I tried looking for Ridders' original paper "A new algorithm for computing a single root of a real continuous function", but the only copy I could find was in a journal that my school's library does not give me free access to.

UPDATE:

I've realized that the fact that an exponential is strictly positive means that weighting the three points with an exponential won't change their signs. Hence, the root of the linearization will have to land inside the original bracket.

Polynomials, rationals, sinusoids, and logarithms all have positive and negative bits, so using them probably runs the risk of getting bad interpolated roots. One of these squared might be usable, but maybe non-monoticity gives some sort of undesirable effect. Since this is a complete list of all simple functions that I am aware of, exponentials seem to be the only easily available weighting function with this property.

A constant function is also technically single-signed and monotone, but it can't be used to linearize stuff.

2

There are 2 best solutions below

0
On

Not an answer, just a plot that surprised me:
I thought that Ridders' method was the same as fitting $a + b \, e^{c x}$ to the 3 points. Not so:

enter image description here

0
On

More in-depth analysis

A very good general answer is already but given, but I'll give some more detailed analysis on the behavior of Ridder's method.
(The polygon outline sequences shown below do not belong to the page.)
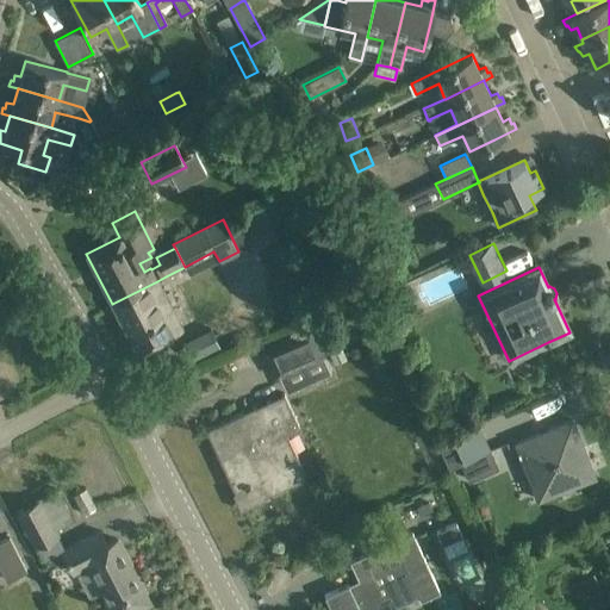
[(138,354),(159,342),(182,330),(157,281),(112,304),(138,354)]
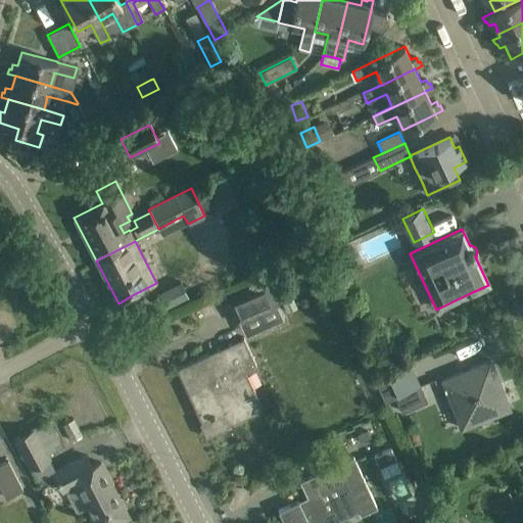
[(342,253),(338,245),(330,249),(324,252),(328,260),(334,257),(337,256),(342,253)]
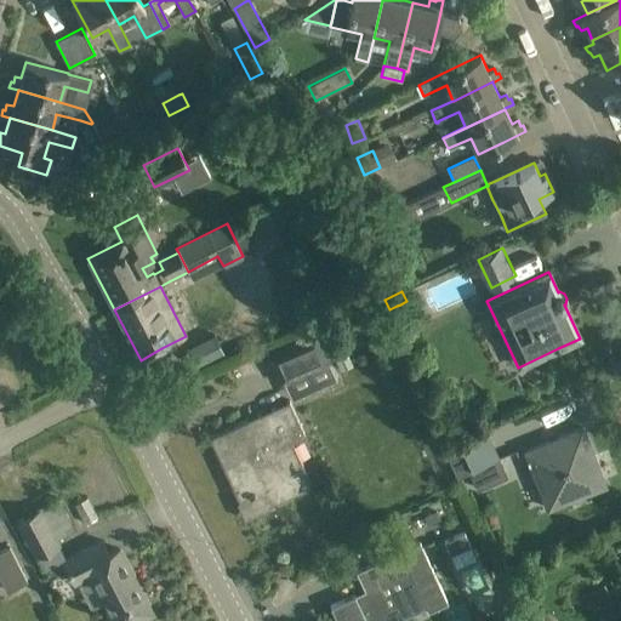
[(265,353),(279,386),(331,362),(317,329),(265,353)]
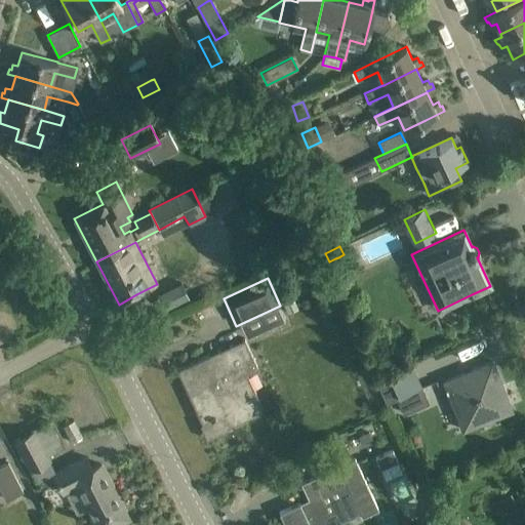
[(289,292),(285,282),(277,286),(279,291),(275,293),(277,297),(289,292)]
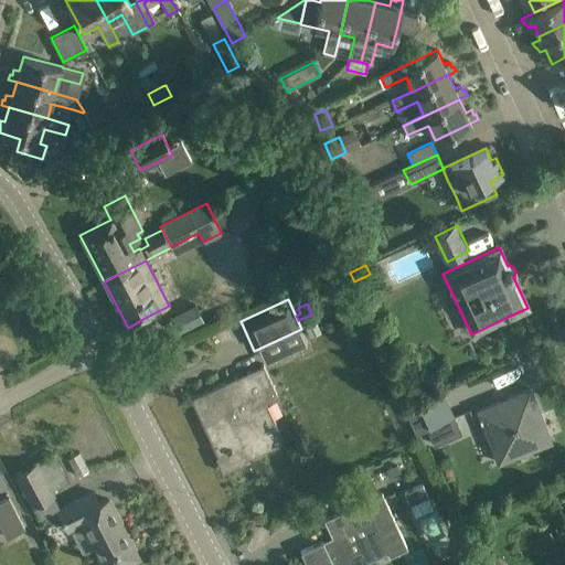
[(323,328),(324,331),(328,332),(331,331),(333,328),(331,324),(328,322),(324,324),(323,328)]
The first notable point is that the error approximation is signed and exact (by replacing $r$ in the derivatives with a point in the interval). This is important, because the sign of the new error is given by the sign of $-Ce_1$, where $e_1$ is the error of the bisection step and $C$ is all of the approximately constant terms lumped together. If $C$ is negative, then the sign of the new error is the same as $e_1$, which will drag in the furthest endpoint on every iteration, which will cause fast convergence. If $C$ is positive, then the sign of the error is opposite of $e_1$, so one endpoint converges using only bisection while the other bound converges roughly linearly (the digits accurate will be quadratic in the amount of iterations).

In the event that $C<0$, then it can furthermore be found that quadratic convergence does indeed happen. It is worth noting, however, that the Ostrowski index is only $\sqrt2\approx1.44$, since every iteration is actually composed of two steps.

One can see Tim Peter's examples for cases where Ridder's method converges slowly all satisfy $C>0$. In particular, it is easy to see that Ridder's method converges slowly for any quadratic function, for example.

Other 3-point methods will generally outperform Ridder's method, giving higher Ostrowski indexes, even in the worst cases, and converging faster in pathological cases (such as high order roots). Even if one considers the order of convergence and neglects the Ostrowski index, other methods converge much faster in their worst cases compared to the staggeringly slow case with Ridder's method. Generally Dekker's, Brent's, and Chandrupatla's methods are much better, to name a few.

Intuitively, these methods perform much better because the third point used is much closer to the root than the result of bisection. Using bisection, however, leads to a much simpler formula, due to cancellations. If one were to use the same approach as these hybrid methods, however, much faster worst case convergence could be attained.